I guess I feel particularly inspired because I used a temp FB account to bookmark people I'm considering to add in September; I don't want to sit there and remember; rather, I can just blow up my browser with open all tabs. I haven't looked up folks in awhile since I've been unplugged. Wow, what happened to everyone my age? I mean, I get it, growing up, I was a fat kid—not the fattest of my grade, but I was at least in 2nd or 3rd place. Not that it took a lot back then; everyone was tiny. Then came the summer of '92 before high school when I dropped twenty lbs and grew two inches—suddenly I was like everyone else. I even graduated from high school lighter. Still, throughout that time, I saw a lot of seemingly healthy-looking friends. Today, almost to a T, EVERYONE ballooned, sans the few whom seemed to have realized the keys to victory early on. Truly, it's an epidemic: EVERYONE is getting pudge face! I mean, the next time I go bowling with my friends, I won't need a bowling ball, I'll just roll one of them down the lane!

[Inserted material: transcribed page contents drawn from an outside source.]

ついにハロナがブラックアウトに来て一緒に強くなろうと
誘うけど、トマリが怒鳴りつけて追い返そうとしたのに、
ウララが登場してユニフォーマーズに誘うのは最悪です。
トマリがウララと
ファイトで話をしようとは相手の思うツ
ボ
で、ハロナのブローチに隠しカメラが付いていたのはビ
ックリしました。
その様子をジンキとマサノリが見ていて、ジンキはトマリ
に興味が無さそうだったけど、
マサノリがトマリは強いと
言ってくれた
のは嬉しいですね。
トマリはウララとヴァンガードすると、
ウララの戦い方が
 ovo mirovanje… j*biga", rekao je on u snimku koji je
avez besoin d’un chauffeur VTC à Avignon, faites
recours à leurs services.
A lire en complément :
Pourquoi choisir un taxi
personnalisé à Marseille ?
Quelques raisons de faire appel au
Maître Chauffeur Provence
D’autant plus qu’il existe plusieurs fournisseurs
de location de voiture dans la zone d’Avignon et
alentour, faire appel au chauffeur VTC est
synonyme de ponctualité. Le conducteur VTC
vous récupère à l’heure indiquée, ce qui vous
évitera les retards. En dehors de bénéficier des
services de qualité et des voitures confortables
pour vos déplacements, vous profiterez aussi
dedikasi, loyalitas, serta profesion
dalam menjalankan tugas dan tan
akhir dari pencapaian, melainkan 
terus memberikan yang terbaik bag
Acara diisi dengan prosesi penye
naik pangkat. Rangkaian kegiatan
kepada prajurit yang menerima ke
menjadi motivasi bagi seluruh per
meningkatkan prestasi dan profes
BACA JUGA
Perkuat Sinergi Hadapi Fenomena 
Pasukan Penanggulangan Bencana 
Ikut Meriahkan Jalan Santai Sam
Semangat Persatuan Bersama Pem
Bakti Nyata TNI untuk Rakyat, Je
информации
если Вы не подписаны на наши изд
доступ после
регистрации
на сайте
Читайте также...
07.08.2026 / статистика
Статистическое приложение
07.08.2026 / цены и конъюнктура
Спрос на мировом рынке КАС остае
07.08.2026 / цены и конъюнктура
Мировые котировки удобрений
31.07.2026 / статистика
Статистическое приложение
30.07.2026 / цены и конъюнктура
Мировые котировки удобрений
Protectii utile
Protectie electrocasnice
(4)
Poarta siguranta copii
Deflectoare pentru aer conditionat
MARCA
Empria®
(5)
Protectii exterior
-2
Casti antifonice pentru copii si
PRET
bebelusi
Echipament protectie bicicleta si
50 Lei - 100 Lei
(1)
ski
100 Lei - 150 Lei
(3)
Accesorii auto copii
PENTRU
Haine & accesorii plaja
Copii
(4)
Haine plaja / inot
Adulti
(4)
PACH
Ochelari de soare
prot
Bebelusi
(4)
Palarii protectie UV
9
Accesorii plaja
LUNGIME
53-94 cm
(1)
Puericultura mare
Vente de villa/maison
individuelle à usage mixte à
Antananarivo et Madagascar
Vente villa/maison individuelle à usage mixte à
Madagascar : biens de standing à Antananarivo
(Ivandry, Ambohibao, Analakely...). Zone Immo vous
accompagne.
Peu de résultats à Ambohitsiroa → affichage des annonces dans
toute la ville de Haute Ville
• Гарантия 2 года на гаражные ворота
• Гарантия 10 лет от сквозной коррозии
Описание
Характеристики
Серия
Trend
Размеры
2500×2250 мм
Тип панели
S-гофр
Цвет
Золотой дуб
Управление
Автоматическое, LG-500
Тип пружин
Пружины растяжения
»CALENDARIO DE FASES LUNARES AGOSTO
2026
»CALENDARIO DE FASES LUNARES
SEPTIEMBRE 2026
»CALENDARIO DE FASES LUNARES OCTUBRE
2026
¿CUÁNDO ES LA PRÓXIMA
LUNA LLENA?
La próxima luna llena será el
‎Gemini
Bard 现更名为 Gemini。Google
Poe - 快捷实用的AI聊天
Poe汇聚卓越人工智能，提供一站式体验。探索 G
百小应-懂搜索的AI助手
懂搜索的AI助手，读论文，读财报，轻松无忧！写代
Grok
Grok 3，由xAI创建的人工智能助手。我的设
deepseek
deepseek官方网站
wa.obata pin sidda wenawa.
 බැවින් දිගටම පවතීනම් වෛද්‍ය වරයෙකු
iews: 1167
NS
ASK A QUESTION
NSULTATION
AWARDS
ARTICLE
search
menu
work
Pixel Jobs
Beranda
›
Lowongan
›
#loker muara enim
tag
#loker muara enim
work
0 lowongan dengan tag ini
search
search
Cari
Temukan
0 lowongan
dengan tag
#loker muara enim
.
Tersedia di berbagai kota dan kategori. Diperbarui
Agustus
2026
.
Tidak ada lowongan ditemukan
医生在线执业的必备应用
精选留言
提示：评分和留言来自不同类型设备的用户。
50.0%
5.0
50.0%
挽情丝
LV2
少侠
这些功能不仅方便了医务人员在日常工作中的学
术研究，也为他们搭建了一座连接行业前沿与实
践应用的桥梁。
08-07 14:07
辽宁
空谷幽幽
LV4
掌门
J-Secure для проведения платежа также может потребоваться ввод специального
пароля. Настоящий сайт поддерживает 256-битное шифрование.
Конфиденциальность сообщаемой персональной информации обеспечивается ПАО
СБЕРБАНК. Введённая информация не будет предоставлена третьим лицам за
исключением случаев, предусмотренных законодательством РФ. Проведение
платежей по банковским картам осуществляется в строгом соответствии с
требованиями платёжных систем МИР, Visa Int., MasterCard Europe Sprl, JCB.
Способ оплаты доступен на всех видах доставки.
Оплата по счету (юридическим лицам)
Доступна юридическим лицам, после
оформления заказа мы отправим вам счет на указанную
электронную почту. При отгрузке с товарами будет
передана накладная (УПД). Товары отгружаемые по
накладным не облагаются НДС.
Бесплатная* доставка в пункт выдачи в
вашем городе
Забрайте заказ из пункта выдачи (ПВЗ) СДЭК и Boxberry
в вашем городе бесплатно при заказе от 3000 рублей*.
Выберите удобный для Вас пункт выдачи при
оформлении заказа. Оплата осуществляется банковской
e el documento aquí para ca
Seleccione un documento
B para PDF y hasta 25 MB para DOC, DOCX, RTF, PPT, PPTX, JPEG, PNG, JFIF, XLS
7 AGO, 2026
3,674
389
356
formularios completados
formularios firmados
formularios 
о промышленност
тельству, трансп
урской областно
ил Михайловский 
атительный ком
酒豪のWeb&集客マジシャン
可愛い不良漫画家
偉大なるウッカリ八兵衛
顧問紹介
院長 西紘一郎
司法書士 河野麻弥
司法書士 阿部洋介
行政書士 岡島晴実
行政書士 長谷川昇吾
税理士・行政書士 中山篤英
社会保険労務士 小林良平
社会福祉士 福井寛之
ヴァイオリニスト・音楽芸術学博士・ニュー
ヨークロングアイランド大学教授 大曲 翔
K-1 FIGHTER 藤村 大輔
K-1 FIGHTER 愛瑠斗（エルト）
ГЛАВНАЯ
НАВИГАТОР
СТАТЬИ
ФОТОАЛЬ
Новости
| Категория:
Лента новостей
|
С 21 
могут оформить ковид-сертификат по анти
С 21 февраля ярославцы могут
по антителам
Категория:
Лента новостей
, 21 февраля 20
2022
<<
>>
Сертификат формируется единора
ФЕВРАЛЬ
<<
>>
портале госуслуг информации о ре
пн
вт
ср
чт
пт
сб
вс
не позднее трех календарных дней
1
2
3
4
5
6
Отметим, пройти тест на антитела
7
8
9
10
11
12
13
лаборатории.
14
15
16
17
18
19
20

Ok, that analogy was harsh, but I can speak from it, because I'm exactly that right now. I made the post-college gains, but tore that down by 74 lbs through veganism, but until now, I never could shake the marriage pileup. But, now I have both the knowledge, the passion, and the fortitude to do what is right. The only thing left is the time for it all to play out. Come Monday, there will be the metrics of the progression, a first volley onto the onslaught.
Still, it is...shocking, for me to see people whom I've known all my life to be healthy to look...like the Stay Puft Marshmallow Man. At least I had the excuse of a chunky childhood with an endearing nickname of Brick from neighborhood football...but, you guys, smh.
To everyone's defense, I drove by my alma mater, the University of Memphis, around noon one day and I was appalled by how fat everyone was. There they were, in the easiest years to be in shape of their life, waddling on campus while mesmerized by their smart phones. Simply wasn't the '90s, I can say that! If that's what we look like now in the physical prime of our lives, no wonder my peers look like they can be bounced around at a beach.
And to my friends, I implore you: "a lil' mo' ca-dio!"